Sam Sifton describe our favorite dish in his article The Adobo Experiment. He also writes,
There is great fun to be had in asking Filipinos how to make adobo, particularly when they are in groups. Filipino cooking is an evolutionary masterpiece, a cuisine that includes Chinese, Spanish, American and indigenous island influences, all rolled into one. But where for one Filipino the most important aspect of the dish is Spanish, for another it is Chinese, or both, or neither. (The journalist and food historian Raymond Sokolov has made the point that the ingredients for adobo were present in the Philippines before Magellan — only the name, which comes from a Spanish word for sauce, came later. “Lexical imperialism,” he called this process.)
Funny he added, husbands argue with wives about adobo. Friends shoot each other dirty looks... over disputes on how to cook adobo. In some families this may be true, but for me I just try to learn how other people cook their adobo and try to copy it myself in my attempt to create a signature adobo recipe that will leave a lasting impression to anyone who tastes it. For Pinoy's, I think one of the best compliment to receive is that you cook a very good adobo. I haven't reached that goal yet.

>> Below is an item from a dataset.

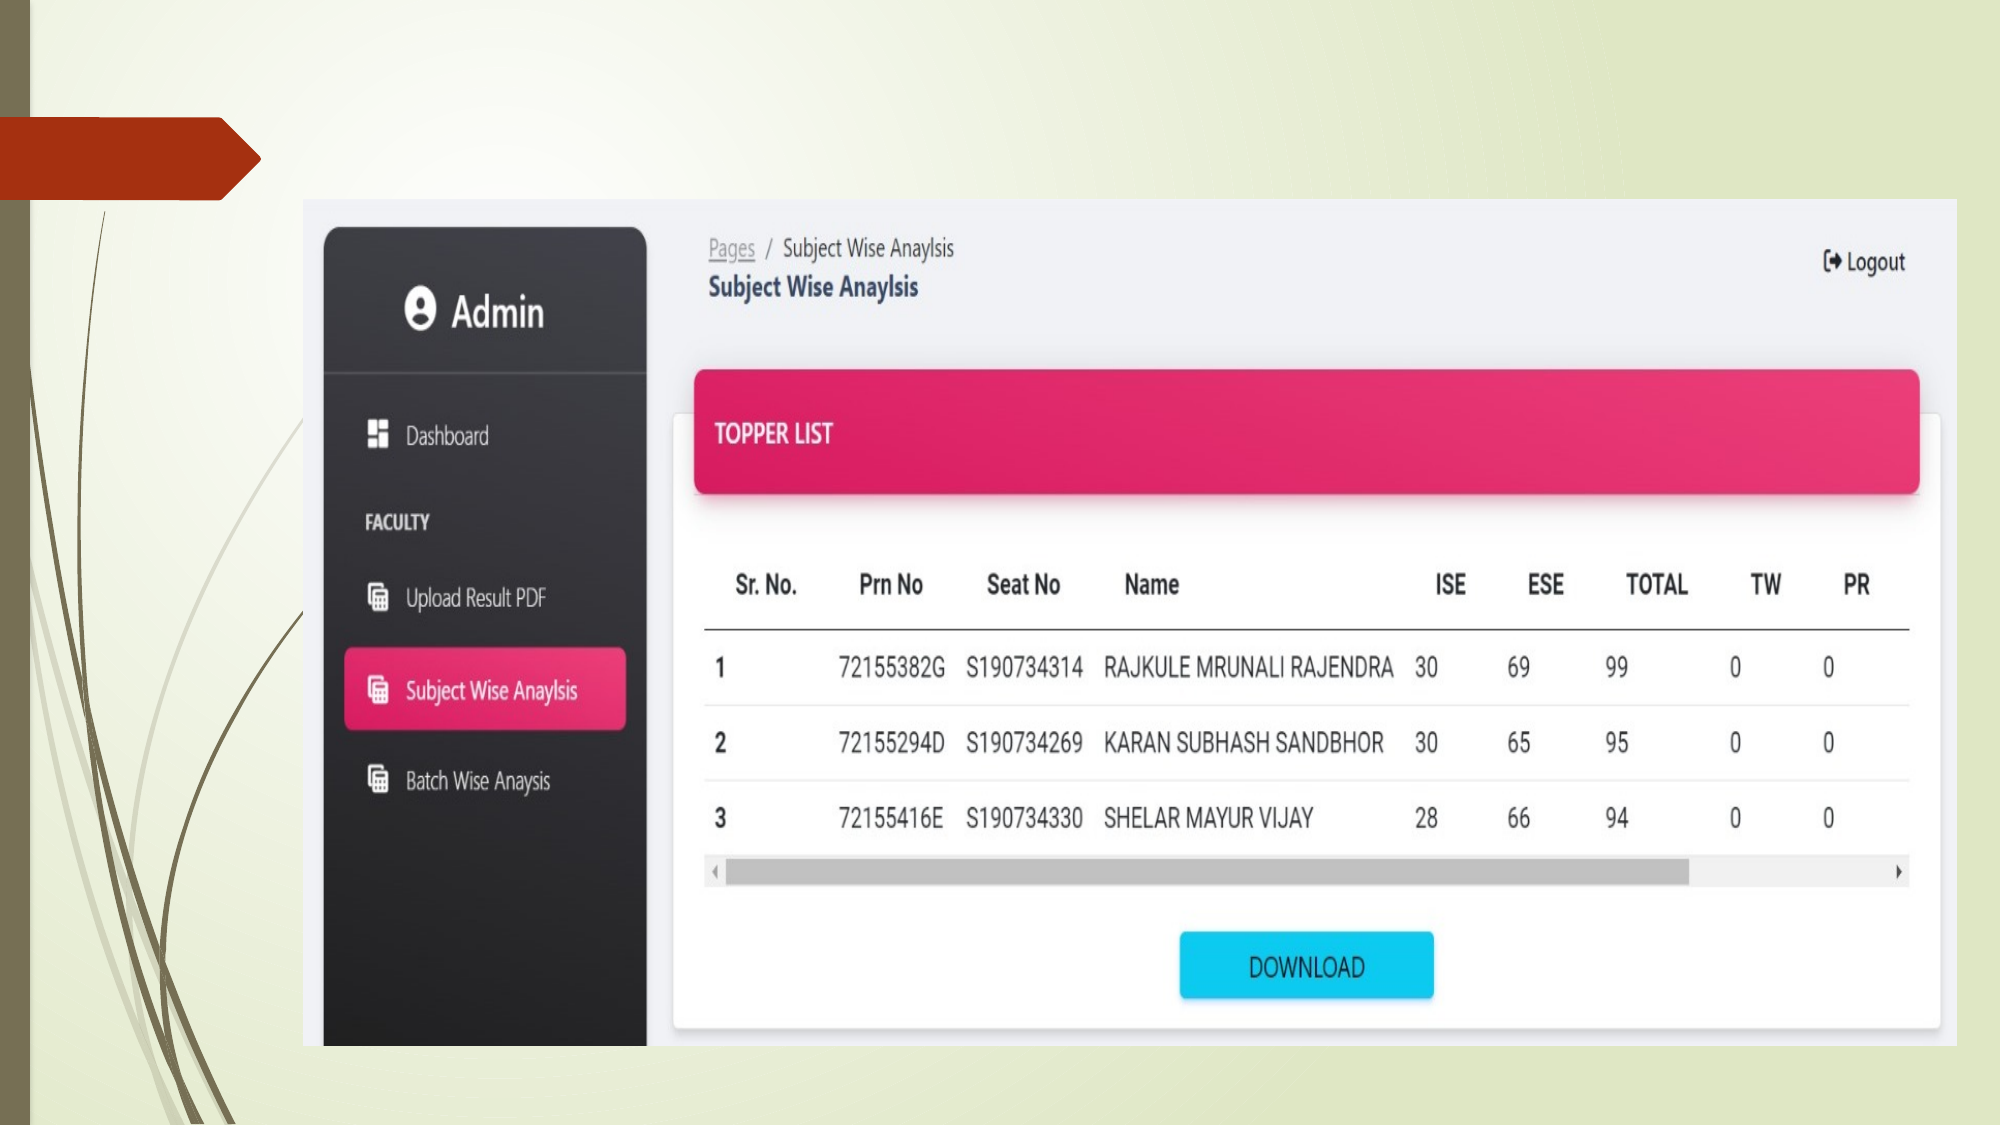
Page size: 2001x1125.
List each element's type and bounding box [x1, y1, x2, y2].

picture [303, 199, 1958, 1046]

I prefer the soy-sauce based dish especially prepared with lots of crushed garlic and pork - like what my brother always prepare. And, there's the Tagalog or Taal's Adobo sa Dilaw that uses luyang dilaw or Yellow Tumeric. The dish always gives me good memories of my family and my younger days every time I prepare it. Adobo is always best served with steamy white rice and adobo tastes better if it's a day old or has been in and out of the refrigerator. Indeed, this is adobo. Every man is an island.